MATERIAL FOR THE TASK
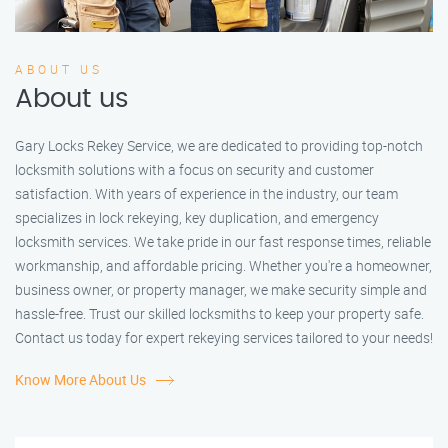
ABOUT US
About us
Gary Locks Rekey Service, we are dedicated to providing top-notch
locksmith solutions with a focus on security and customer
satisfaction. With years of experience in the industry, our team
specializes in lock rekeying, key duplication, and emergency
locksmith services. We take pride in our fast response times, reliable
workmanship, and affordable pricing. Whether you're a homeowner,
business owner, or property manager, we make security simple and
hassle-free. Trust our skilled locksmiths to keep your property safe.
Contact us today for expert rekeying services tailored to your needs!
Know More About Us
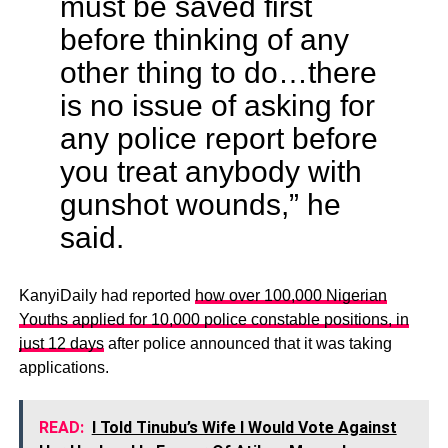
must be saved first
before thinking of any
other thing to do…there
is no issue of asking for
any police report before
you treat anybody with
gunshot wounds,” he
said.
KanyiDaily had reported
how over 100,000 Nigerian
Youths applied for 10,000 police constable positions, in
just 12 days
after police announced that it was taking
applications.
READ:
I Told Tinubu’s Wife I Would Vote Against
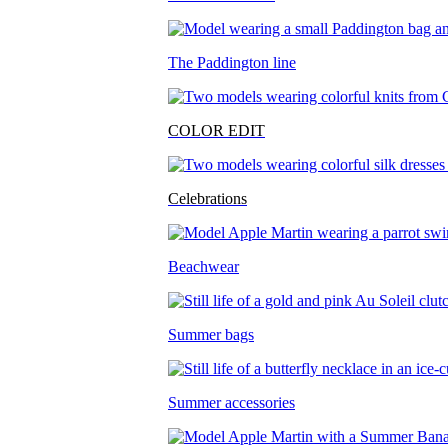
The Paddington line
COLOR EDIT
Celebrations
Beachwear
Summer bags
Summer accessories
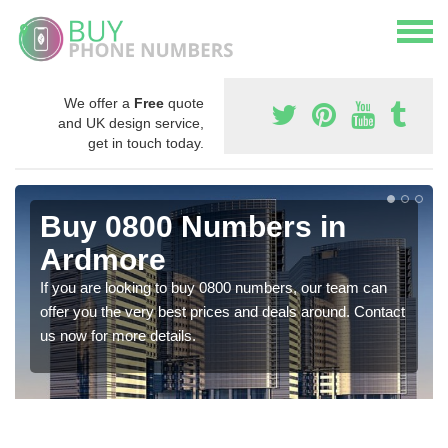
We offer a
Free
quote
and UK design service,
get in touch today.
Buy 0800 Numbers in
Ardmore
If you are looking to buy 0800 numbers, our team can
offer you the very best prices and deals around. Contact
us now for more details.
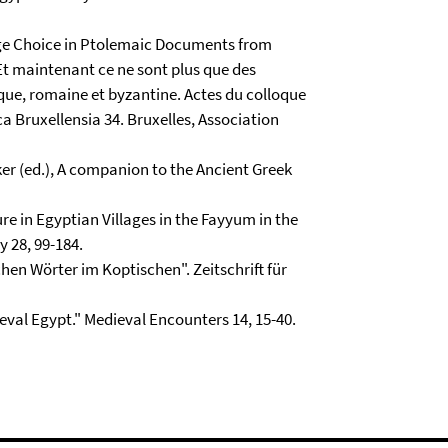
age Choice in Ptolemaic Documents from
 "Et maintenant ce ne sont plus que des
ique, romaine et byzantine. Actes du colloque
a Bruxellensia 34. Bruxelles, Association
kker (ed.), A companion to the Ancient Greek
re in Egyptian Villages in the Fayyum in the
 28, 99-184.
chen Wörter im Koptischen". Zeitschrift für
eval Egypt." Medieval Encounters 14, 15-40.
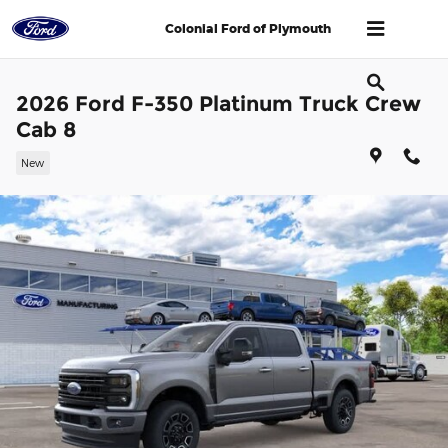
Skip to main content
Colonial Ford of Plymouth
2026 Ford F-350 Platinum Truck Crew
Cab 8
New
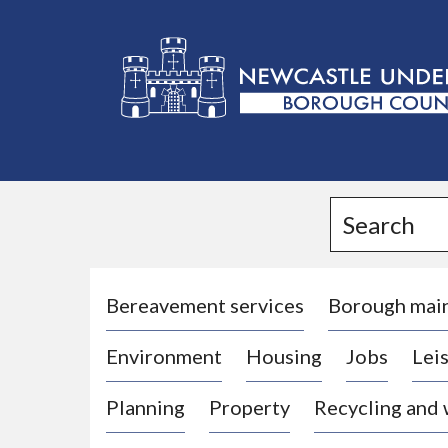
L
o
g
Search
o
:
V
i
Bereavement services
Borough mai
s
Environment
Housing
Jobs
Leis
i
t
Planning
Property
Recycling and
t
h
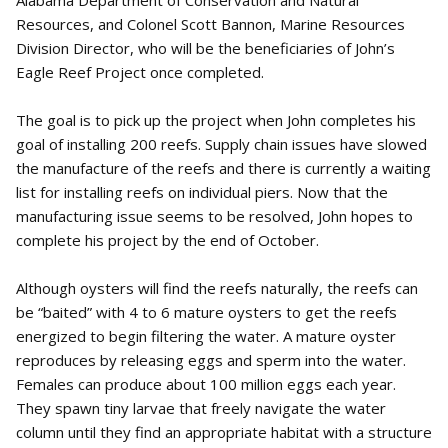
Resources, and Colonel Scott Bannon, Marine Resources
Division Director, who will be the beneficiaries of John’s
Eagle Reef Project once completed.
The goal is to pick up the project when John completes his
goal of installing 200 reefs. Supply chain issues have slowed
the manufacture of the reefs and there is currently a waiting
list for installing reefs on individual piers. Now that the
manufacturing issue seems to be resolved, John hopes to
complete his project by the end of October.
Although oysters will find the reefs naturally, the reefs can
be “baited” with 4 to 6 mature oysters to get the reefs
energized to begin filtering the water. A mature oyster
reproduces by releasing eggs and sperm into the water.
Females can produce about 100 million eggs each year.
They spawn tiny larvae that freely navigate the water
column until they find an appropriate habitat with a structure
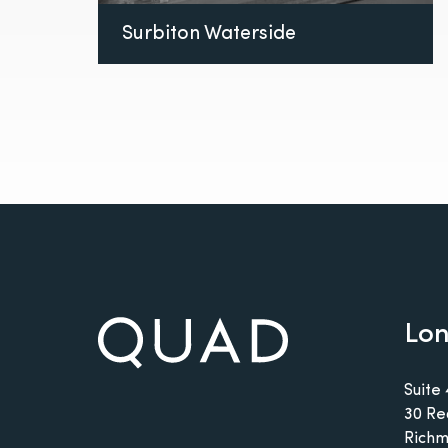
Surbiton Waterside
Lo
Suite 
30 Re
Richm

HOW TO COMPLETE THIS TASK
Find the line containing "They spawn tiny" in the records above and restate it, and each line after it through the end, word for word, dropping the pictures.

RESPONSE TO THE EXERCISE
They spawn tiny larvae that freely navigate the water
column until they find an appropriate habitat with a structure
Surbiton Waterside
Lo
Suite 
30 Re
Richm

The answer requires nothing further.